* Raw data:
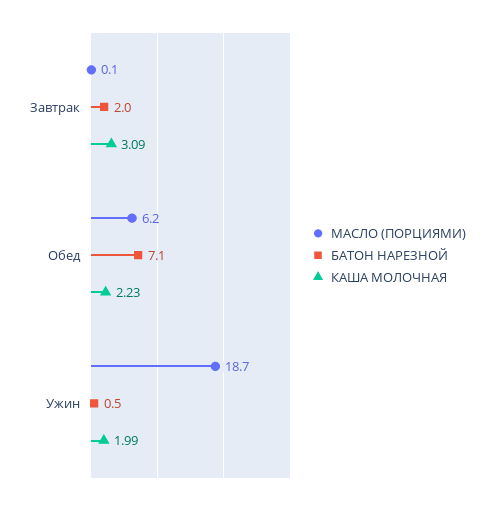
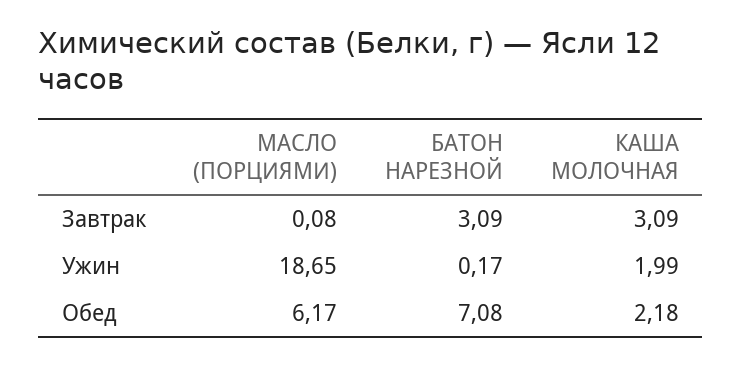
  {
    "МАСЛО (ПОРЦИЯМИ)": {
      "Завтрак": 0.08,
      "Обед": 6.17,
      "Ужин": 18.65
    },
    "БАТОН НАРЕЗНОЙ": {
-     "Завтрак": 2,
+     "Завтрак": 3.09,
      "Обед": 7.08,
-     "Ужин": 0.5
+     "Ужин": 0.17
    },
    "КАША МОЛОЧНАЯ": {
      "Завтрак": 3.09,
-     "Обед": 2.23,
+     "Обед": 2.18,
      "Ужин": 1.99
    }
  }

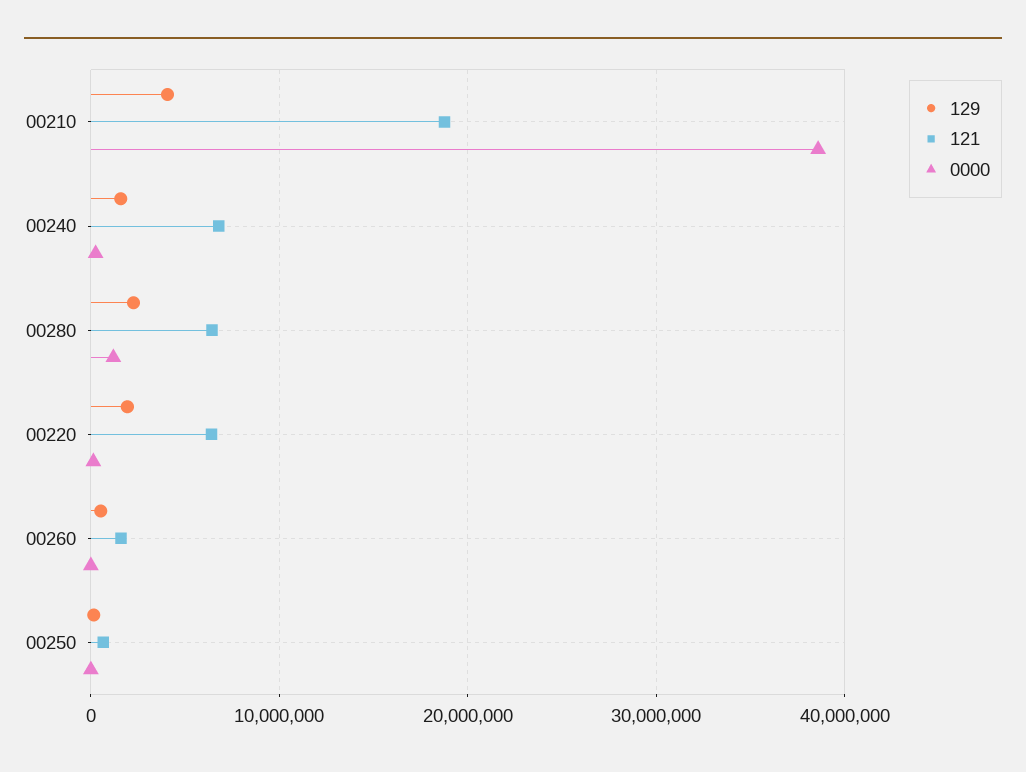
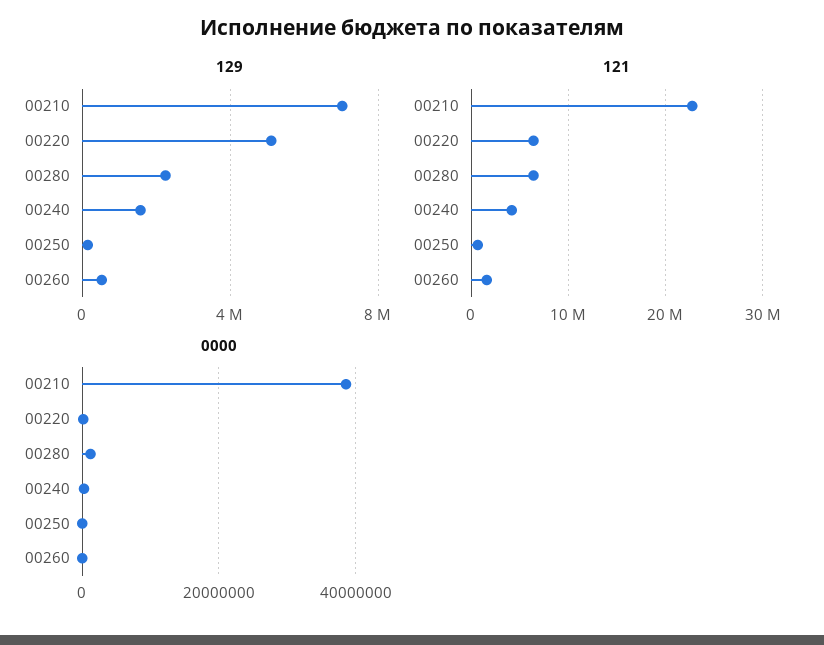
  {
    "129": {
-     "00210": 4000000,
+     "00210": 7000000,
      "00240": 1500000,
      "00280": 2500000,
-     "00220": 2000000,
+     "00220": 5000000,
      "00260": 500000,
      "00250": 0
    },
    "121": {
-     "00210": 19000000,
+     "00210": 23000000,
-     "00240": 7000000,
+     "00240": 4000000,
      "00280": 6000000,
      "00220": 6000000,
      "00260": 2000000,
      "00250": 1000000
    },
    "0000": {
      "00210": 39000000,
      "00240": 0,
      "00280": 1000000,
      "00220": 0,
      "00260": 0,
      "00250": 0
    }
  }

* Problem requirements:
A single figure is required: the number of lines in the data above in which the word "Завтрак" appears.

* Worked solution:
4